Excerpts from a dataset:
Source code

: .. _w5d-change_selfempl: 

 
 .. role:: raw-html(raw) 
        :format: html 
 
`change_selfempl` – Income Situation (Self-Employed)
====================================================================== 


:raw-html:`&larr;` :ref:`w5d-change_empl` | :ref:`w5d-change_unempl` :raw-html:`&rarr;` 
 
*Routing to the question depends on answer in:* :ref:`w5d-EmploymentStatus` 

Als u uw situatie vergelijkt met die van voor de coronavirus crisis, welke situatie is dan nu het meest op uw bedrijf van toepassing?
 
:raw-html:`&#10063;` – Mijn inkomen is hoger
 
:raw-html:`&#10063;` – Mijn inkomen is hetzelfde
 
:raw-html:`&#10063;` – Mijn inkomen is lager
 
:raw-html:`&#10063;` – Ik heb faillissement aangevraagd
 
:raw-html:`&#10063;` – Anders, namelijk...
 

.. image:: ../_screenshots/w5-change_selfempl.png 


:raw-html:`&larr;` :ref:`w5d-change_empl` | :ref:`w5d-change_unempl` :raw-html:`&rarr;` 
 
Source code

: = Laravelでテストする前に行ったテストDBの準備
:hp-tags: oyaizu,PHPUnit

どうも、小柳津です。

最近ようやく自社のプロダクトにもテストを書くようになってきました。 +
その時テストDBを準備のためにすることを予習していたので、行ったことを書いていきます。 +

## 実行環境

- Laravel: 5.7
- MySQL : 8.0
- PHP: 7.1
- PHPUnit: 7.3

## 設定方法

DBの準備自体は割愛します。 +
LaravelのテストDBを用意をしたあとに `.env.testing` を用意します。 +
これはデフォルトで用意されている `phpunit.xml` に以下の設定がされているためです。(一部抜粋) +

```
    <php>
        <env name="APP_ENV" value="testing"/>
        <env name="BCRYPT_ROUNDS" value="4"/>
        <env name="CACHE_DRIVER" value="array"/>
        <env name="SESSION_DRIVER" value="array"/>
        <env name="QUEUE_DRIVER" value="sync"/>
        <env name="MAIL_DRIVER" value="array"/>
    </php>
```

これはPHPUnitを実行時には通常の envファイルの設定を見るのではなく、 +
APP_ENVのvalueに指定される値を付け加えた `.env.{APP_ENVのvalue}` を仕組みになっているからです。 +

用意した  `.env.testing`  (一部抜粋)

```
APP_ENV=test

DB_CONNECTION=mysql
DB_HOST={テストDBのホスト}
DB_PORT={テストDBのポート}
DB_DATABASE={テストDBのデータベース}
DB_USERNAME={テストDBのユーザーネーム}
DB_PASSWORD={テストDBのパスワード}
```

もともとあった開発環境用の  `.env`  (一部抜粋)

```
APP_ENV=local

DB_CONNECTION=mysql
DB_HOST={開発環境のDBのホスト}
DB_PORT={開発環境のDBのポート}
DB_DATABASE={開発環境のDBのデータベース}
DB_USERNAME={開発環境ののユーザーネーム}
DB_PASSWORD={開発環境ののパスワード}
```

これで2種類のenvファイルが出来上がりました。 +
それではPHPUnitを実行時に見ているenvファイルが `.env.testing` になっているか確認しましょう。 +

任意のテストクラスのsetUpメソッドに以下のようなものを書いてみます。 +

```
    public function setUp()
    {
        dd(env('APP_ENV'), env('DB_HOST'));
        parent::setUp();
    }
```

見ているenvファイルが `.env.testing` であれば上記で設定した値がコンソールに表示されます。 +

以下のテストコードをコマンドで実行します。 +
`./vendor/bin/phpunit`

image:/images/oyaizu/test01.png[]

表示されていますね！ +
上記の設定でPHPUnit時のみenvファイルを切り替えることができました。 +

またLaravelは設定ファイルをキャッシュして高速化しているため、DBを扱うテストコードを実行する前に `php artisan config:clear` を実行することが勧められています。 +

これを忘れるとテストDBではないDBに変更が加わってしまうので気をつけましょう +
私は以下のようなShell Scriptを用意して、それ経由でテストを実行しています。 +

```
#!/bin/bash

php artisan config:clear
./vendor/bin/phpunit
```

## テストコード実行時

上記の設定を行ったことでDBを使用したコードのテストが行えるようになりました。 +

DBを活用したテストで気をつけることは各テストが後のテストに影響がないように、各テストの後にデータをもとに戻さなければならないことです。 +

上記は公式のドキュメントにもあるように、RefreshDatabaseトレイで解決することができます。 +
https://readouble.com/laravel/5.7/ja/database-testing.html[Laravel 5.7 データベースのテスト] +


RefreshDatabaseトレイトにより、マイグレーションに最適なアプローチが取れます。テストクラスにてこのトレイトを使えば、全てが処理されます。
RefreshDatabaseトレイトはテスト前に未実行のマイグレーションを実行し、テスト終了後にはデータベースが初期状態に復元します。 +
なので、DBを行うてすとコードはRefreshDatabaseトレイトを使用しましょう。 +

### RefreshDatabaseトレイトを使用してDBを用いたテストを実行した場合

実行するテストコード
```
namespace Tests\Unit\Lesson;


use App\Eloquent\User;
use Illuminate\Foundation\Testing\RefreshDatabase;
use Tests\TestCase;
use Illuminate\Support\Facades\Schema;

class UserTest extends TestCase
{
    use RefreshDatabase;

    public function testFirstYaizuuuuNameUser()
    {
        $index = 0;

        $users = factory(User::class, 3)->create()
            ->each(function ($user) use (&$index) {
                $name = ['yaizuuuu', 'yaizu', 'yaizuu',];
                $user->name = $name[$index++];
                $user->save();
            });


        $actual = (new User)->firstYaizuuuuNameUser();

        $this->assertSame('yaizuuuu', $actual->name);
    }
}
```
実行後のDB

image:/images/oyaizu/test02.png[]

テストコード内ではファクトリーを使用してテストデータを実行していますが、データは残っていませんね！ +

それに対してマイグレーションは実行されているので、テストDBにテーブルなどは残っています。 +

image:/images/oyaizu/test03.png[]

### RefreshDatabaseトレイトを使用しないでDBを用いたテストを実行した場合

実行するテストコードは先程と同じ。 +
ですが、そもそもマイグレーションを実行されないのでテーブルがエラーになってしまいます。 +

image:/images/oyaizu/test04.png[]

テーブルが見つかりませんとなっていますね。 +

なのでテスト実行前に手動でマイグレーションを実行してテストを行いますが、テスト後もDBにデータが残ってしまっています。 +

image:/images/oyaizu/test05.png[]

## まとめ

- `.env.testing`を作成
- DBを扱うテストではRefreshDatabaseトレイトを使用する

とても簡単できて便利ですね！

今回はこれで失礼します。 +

Exercise instructions: Retype the records above in full, exactly as they appear.

Exercise response:
Source code

: .. _w5d-change_selfempl: 

 
 .. role:: raw-html(raw) 
        :format: html 
 
`change_selfempl` – Income Situation (Self-Employed)
====================================================================== 


:raw-html:`&larr;` :ref:`w5d-change_empl` | :ref:`w5d-change_unempl` :raw-html:`&rarr;` 
 
*Routing to the question depends on answer in:* :ref:`w5d-EmploymentStatus` 

Als u uw situatie vergelijkt met die van voor de coronavirus crisis, welke situatie is dan nu het meest op uw bedrijf van toepassing?
 
:raw-html:`&#10063;` – Mijn inkomen is hoger
 
:raw-html:`&#10063;` – Mijn inkomen is hetzelfde
 
:raw-html:`&#10063;` – Mijn inkomen is lager
 
:raw-html:`&#10063;` – Ik heb faillissement aangevraagd
 
:raw-html:`&#10063;` – Anders, namelijk...
 

.. image:: ../_screenshots/w5-change_selfempl.png 


:raw-html:`&larr;` :ref:`w5d-change_empl` | :ref:`w5d-change_unempl` :raw-html:`&rarr;` 
 
Source code

: = Laravelでテストする前に行ったテストDBの準備
:hp-tags: oyaizu,PHPUnit

どうも、小柳津です。

最近ようやく自社のプロダクトにもテストを書くようになってきました。 +
その時テストDBを準備のためにすることを予習していたので、行ったことを書いていきます。 +

## 実行環境

- Laravel: 5.7
- MySQL : 8.0
- PHP: 7.1
- PHPUnit: 7.3

## 設定方法

DBの準備自体は割愛します。 +
LaravelのテストDBを用意をしたあとに `.env.testing` を用意します。 +
これはデフォルトで用意されている `phpunit.xml` に以下の設定がされているためです。(一部抜粋) +

```
    <php>
        <env name="APP_ENV" value="testing"/>
        <env name="BCRYPT_ROUNDS" value="4"/>
        <env name="CACHE_DRIVER" value="array"/>
        <env name="SESSION_DRIVER" value="array"/>
        <env name="QUEUE_DRIVER" value="sync"/>
        <env name="MAIL_DRIVER" value="array"/>
    </php>
```

これはPHPUnitを実行時には通常の envファイルの設定を見るのではなく、 +
APP_ENVのvalueに指定される値を付け加えた `.env.{APP_ENVのvalue}` を仕組みになっているからです。 +

用意した  `.env.testing`  (一部抜粋)

```
APP_ENV=test

DB_CONNECTION=mysql
DB_HOST={テストDBのホスト}
DB_PORT={テストDBのポート}
DB_DATABASE={テストDBのデータベース}
DB_USERNAME={テストDBのユーザーネーム}
DB_PASSWORD={テストDBのパスワード}
```

もともとあった開発環境用の  `.env`  (一部抜粋)

```
APP_ENV=local

DB_CONNECTION=mysql
DB_HOST={開発環境のDBのホスト}
DB_PORT={開発環境のDBのポート}
DB_DATABASE={開発環境のDBのデータベース}
DB_USERNAME={開発環境ののユーザーネーム}
DB_PASSWORD={開発環境ののパスワード}
```

これで2種類のenvファイルが出来上がりました。 +
それではPHPUnitを実行時に見ているenvファイルが `.env.testing` になっているか確認しましょう。 +

任意のテストクラスのsetUpメソッドに以下のようなものを書いてみます。 +

```
    public function setUp()
    {
        dd(env('APP_ENV'), env('DB_HOST'));
        parent::setUp();
    }
```

見ているenvファイルが `.env.testing` であれば上記で設定した値がコンソールに表示されます。 +

以下のテストコードをコマンドで実行します。 +
`./vendor/bin/phpunit`

image:/images/oyaizu/test01.png[]

表示されていますね！ +
上記の設定でPHPUnit時のみenvファイルを切り替えることができました。 +

またLaravelは設定ファイルをキャッシュして高速化しているため、DBを扱うテストコードを実行する前に `php artisan config:clear` を実行することが勧められています。 +

これを忘れるとテストDBではないDBに変更が加わってしまうので気をつけましょう +
私は以下のようなShell Scriptを用意して、それ経由でテストを実行しています。 +

```
#!/bin/bash

php artisan config:clear
./vendor/bin/phpunit
```

## テストコード実行時

上記の設定を行ったことでDBを使用したコードのテストが行えるようになりました。 +

DBを活用したテストで気をつけることは各テストが後のテストに影響がないように、各テストの後にデータをもとに戻さなければならないことです。 +

上記は公式のドキュメントにもあるように、RefreshDatabaseトレイで解決することができます。 +
https://readouble.com/laravel/5.7/ja/database-testing.html[Laravel 5.7 データベースのテスト] +


RefreshDatabaseトレイトにより、マイグレーションに最適なアプローチが取れます。テストクラスにてこのトレイトを使えば、全てが処理されます。
RefreshDatabaseトレイトはテスト前に未実行のマイグレーションを実行し、テスト終了後にはデータベースが初期状態に復元します。 +
なので、DBを行うてすとコードはRefreshDatabaseトレイトを使用しましょう。 +

### RefreshDatabaseトレイトを使用してDBを用いたテストを実行した場合

実行するテストコード
```
namespace Tests\Unit\Lesson;


use App\Eloquent\User;
use Illuminate\Foundation\Testing\RefreshDatabase;
use Tests\TestCase;
use Illuminate\Support\Facades\Schema;

class UserTest extends TestCase
{
    use RefreshDatabase;

    public function testFirstYaizuuuuNameUser()
    {
        $index = 0;

        $users = factory(User::class, 3)->create()
            ->each(function ($user) use (&$index) {
                $name = ['yaizuuuu', 'yaizu', 'yaizuu',];
                $user->name = $name[$index++];
                $user->save();
            });


        $actual = (new User)->firstYaizuuuuNameUser();

        $this->assertSame('yaizuuuu', $actual->name);
    }
}
```
実行後のDB

image:/images/oyaizu/test02.png[]

テストコード内ではファクトリーを使用してテストデータを実行していますが、データは残っていませんね！ +

それに対してマイグレーションは実行されているので、テストDBにテーブルなどは残っています。 +

image:/images/oyaizu/test03.png[]

### RefreshDatabaseトレイトを使用しないでDBを用いたテストを実行した場合

実行するテストコードは先程と同じ。 +
ですが、そもそもマイグレーションを実行されないのでテーブルがエラーになってしまいます。 +

image:/images/oyaizu/test04.png[]

テーブルが見つかりませんとなっていますね。 +

なのでテスト実行前に手動でマイグレーションを実行してテストを行いますが、テスト後もDBにデータが残ってしまっています。 +

image:/images/oyaizu/test05.png[]

## まとめ

- `.env.testing`を作成
- DBを扱うテストではRefreshDatabaseトレイトを使用する

とても簡単できて便利ですね！

今回はこれで失礼します。 +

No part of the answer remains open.